→ **EXTRACTED MATERIAL**
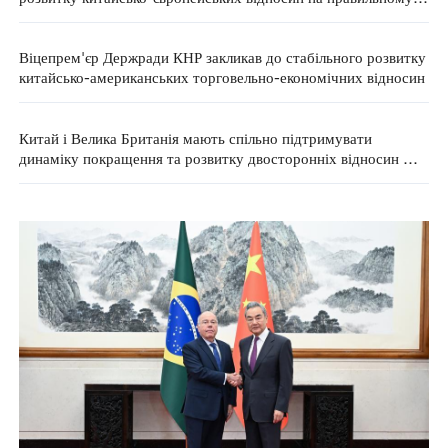
шляху — глава МЗС КНР
Віцепрем'єр Держради КНР закликав до стабільного розвитку
китайсько-американських торговельно-економічних відносин
Китай і Велика Британія мають спільно підтримувати
динаміку покращення та розвитку двосторонніх відносин —
МЗС КНР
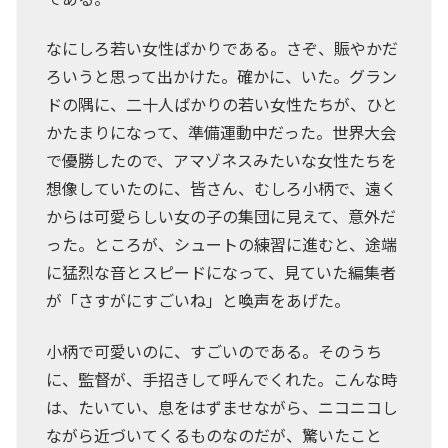
なにしろ若い女性ばかりである。さぞ、賑やかだ
ろいうと思って出かけた。確かに、いた。グラン
ドの隅に、二十人ばかりの若い女性たちが、ひと
かたまりになって、準備運動中だった。世界大会
で優勝したので、アマゾネスみたいな女性たちを
想像していたのに、皆さん、むしろ小柄で、遠く
からは可愛らしい女の子の集団に見えて、意外だ
った。ところが、シュートの練習に進むと、途端
に猛烈な音とスピードになって、見ていた編集者
が「さすがにすごいね」と喚声をあげた。
小柄で可愛いのに、すごいのである。そのうち
に、監督が、手招きして呼んでくれた。こんな時
は、たいてい、息をはずませながら、ニコニコし
ながら近づいてくるものなのだが、驚いたこと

→ **WHAT YOU HAVE TO DO**
Identify every line of the items that contains the word "розвитку", and copy each such line in full.

→ **RESULT FOR THIS TASK**
Віцепрем'єр Держради КНР закликав до стабільного розвитку
динаміку покращення та розвитку двосторонніх відносин —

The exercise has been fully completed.